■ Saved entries
>>>
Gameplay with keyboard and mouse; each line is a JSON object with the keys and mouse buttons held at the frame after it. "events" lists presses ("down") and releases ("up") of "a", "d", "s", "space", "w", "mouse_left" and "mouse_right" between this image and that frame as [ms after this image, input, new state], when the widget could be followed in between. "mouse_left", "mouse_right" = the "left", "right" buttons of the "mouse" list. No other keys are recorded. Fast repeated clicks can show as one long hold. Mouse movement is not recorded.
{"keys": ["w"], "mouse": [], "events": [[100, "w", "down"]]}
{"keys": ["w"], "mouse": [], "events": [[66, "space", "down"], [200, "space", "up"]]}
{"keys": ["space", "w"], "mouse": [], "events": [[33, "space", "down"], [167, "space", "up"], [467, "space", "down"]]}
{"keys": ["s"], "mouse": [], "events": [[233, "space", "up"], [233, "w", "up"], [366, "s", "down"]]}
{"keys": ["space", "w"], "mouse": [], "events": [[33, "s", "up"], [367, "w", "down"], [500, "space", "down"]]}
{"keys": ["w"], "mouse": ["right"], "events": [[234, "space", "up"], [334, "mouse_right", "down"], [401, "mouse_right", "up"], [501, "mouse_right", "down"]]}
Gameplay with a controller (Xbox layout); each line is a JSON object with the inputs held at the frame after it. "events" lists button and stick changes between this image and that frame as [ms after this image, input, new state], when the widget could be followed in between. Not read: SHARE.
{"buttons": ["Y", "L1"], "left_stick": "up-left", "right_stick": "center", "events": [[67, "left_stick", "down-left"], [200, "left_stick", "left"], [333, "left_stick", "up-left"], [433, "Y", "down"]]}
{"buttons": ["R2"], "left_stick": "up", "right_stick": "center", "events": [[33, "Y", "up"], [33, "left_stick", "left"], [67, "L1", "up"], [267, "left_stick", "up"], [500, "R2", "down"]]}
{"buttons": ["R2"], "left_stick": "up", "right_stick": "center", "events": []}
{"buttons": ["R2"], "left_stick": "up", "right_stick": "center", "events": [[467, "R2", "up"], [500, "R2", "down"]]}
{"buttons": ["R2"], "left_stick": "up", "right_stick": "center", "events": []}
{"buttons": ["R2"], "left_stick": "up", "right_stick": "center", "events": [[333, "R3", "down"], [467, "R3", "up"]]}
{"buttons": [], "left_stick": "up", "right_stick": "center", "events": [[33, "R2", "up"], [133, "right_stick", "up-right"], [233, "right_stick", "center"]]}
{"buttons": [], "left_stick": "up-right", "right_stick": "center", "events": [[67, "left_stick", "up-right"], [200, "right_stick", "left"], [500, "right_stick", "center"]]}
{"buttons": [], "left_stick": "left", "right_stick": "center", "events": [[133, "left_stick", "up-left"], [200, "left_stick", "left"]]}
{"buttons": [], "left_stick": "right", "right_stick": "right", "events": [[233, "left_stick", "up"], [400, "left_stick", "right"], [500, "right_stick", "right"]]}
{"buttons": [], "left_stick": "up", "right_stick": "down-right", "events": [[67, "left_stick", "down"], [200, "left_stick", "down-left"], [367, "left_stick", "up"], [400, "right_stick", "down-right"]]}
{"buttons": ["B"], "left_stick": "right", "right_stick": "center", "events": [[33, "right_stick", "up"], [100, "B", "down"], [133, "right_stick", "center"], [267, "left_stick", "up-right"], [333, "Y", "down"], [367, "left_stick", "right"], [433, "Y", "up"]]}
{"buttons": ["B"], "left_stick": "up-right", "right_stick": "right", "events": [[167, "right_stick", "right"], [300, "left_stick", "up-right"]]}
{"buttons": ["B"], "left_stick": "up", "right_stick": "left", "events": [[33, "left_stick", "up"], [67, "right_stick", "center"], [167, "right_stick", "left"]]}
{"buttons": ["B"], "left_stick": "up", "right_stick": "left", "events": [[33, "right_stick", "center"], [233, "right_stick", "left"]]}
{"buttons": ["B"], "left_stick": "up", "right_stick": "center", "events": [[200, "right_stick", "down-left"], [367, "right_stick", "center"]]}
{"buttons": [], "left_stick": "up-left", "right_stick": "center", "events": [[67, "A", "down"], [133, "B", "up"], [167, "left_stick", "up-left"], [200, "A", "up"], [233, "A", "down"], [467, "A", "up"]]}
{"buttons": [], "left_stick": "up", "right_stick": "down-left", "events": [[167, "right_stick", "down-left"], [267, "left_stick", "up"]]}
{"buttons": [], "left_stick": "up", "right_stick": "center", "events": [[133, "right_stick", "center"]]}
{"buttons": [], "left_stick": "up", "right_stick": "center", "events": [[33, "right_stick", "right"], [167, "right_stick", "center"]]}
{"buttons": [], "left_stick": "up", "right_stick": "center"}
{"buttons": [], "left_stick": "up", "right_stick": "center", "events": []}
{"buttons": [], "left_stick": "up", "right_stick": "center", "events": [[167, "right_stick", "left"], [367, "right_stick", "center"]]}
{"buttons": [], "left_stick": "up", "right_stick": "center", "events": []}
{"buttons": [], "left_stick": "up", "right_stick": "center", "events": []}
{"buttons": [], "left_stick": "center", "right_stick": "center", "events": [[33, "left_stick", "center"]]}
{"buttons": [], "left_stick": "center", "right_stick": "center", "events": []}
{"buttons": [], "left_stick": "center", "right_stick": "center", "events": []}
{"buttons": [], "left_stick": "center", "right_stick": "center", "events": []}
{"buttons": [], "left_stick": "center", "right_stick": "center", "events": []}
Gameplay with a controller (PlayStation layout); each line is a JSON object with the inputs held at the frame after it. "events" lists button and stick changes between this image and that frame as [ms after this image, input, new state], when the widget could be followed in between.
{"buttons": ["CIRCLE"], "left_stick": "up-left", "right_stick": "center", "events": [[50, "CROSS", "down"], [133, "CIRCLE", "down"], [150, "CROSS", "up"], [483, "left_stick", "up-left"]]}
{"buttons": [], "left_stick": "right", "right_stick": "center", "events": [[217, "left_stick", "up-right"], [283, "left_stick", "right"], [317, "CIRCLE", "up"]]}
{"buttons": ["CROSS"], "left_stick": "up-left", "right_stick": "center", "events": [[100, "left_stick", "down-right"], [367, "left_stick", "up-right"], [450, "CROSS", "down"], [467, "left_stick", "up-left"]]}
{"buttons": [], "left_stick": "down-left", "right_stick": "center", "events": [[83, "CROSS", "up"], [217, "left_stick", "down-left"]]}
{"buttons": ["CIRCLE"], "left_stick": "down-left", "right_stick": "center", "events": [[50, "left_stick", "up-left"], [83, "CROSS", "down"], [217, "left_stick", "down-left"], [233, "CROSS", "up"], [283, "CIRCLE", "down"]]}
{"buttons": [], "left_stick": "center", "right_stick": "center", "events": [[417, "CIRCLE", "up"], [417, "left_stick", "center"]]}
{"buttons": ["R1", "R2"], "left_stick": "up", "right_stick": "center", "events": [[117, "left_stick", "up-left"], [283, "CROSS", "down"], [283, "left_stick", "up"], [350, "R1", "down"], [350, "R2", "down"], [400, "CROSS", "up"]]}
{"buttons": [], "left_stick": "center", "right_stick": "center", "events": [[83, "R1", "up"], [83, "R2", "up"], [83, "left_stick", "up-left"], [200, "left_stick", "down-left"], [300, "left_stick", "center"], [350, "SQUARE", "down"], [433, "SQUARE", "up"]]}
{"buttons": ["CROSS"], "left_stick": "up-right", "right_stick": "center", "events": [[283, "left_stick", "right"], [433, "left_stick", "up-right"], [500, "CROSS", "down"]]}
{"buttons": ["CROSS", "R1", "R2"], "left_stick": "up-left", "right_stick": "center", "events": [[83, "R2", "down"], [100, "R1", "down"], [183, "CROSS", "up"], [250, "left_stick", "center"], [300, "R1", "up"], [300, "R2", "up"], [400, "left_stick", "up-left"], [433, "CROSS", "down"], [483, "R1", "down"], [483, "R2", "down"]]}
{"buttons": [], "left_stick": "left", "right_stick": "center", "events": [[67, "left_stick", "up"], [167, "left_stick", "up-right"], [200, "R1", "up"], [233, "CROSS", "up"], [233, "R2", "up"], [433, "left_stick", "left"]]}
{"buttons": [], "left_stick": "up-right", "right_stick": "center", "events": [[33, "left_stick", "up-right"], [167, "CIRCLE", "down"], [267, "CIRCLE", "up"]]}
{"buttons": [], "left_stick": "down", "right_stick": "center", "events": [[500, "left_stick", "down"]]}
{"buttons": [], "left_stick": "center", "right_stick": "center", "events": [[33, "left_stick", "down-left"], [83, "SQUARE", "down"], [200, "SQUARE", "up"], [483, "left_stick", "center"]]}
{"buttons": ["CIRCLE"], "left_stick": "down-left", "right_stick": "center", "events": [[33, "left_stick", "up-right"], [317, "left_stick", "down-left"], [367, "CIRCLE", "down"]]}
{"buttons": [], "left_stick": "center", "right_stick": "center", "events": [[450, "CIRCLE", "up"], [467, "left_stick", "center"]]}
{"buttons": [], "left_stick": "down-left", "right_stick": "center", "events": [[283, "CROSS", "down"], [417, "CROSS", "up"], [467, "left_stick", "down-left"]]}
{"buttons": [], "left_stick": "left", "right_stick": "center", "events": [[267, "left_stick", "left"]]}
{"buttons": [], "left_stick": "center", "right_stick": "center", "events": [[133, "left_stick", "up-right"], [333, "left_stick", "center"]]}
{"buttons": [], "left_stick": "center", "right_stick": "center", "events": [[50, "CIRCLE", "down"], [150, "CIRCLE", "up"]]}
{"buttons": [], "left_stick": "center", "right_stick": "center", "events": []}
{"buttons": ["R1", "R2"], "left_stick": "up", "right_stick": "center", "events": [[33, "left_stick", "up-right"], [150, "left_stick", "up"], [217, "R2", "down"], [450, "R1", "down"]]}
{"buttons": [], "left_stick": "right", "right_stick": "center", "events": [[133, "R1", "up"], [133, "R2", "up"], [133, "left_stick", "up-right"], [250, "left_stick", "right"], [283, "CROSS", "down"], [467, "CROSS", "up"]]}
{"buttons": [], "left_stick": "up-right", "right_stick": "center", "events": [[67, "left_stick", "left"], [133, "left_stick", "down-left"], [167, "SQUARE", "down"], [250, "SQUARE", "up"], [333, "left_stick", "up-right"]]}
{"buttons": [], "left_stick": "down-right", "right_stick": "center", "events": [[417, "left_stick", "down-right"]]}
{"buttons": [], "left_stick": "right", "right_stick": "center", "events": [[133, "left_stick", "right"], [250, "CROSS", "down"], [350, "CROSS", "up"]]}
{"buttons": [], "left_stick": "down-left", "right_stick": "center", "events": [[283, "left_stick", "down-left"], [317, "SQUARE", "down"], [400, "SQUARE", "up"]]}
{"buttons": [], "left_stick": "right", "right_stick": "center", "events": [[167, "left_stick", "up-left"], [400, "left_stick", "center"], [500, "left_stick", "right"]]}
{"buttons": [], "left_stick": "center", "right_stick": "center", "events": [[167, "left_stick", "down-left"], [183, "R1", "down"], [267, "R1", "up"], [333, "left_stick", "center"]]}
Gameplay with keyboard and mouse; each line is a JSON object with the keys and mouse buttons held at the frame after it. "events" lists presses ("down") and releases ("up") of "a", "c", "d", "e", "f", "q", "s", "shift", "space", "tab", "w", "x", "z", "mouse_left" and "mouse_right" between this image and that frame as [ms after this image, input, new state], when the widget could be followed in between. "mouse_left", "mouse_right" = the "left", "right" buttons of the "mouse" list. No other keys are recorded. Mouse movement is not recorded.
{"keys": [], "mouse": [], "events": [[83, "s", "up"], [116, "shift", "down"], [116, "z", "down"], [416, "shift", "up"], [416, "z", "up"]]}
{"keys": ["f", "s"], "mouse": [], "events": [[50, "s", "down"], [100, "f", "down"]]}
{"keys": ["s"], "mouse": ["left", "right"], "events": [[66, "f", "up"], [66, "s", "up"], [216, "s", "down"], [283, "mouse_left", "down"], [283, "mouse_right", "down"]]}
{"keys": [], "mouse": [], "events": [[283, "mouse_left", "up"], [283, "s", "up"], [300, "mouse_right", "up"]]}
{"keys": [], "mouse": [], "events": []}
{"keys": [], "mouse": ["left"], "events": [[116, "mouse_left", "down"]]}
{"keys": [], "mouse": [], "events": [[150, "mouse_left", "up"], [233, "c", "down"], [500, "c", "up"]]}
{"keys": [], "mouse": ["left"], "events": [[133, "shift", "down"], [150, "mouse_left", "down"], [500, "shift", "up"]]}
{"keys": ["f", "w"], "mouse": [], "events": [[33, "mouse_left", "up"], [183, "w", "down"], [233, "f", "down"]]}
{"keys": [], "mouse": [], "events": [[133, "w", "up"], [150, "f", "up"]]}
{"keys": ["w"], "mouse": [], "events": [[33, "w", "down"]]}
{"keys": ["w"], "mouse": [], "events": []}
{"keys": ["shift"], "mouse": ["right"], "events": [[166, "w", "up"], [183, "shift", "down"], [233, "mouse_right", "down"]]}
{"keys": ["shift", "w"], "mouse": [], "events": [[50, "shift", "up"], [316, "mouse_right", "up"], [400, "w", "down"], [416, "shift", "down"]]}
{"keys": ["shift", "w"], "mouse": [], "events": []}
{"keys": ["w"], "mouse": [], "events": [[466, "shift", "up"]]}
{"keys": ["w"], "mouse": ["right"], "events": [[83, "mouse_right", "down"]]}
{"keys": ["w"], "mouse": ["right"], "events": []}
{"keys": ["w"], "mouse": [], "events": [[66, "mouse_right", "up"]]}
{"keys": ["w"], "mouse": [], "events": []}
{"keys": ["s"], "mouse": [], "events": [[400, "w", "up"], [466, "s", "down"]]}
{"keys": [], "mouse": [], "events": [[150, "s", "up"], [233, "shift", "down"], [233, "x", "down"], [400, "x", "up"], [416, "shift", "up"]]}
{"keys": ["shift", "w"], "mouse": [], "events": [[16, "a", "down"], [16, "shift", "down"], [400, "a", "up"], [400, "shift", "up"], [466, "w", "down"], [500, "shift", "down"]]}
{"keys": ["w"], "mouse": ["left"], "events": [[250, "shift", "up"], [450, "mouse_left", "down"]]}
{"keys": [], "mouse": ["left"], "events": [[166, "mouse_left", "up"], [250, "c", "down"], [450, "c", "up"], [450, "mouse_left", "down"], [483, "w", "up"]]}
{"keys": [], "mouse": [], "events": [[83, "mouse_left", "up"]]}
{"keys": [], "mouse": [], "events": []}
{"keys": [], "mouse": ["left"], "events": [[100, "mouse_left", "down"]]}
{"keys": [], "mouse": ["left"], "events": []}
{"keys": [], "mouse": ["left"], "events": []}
<<<
■ Problem details
Where does the string "controller" appear in the records above? Return every line that holds it.

■ Answer to the problem
Gameplay with a controller (Xbox layout); each line is a JSON object with the inputs held at the frame after it. "events" lists button and stick changes between this image and that frame as [ms after this image, input, new state], when the widget could be followed in between. Not read: SHARE.
Gameplay with a controller (PlayStation layout); each line is a JSON object with the inputs held at the frame after it. "events" lists button and stick changes between this image and that frame as [ms after this image, input, new state], when the widget could be followed in between.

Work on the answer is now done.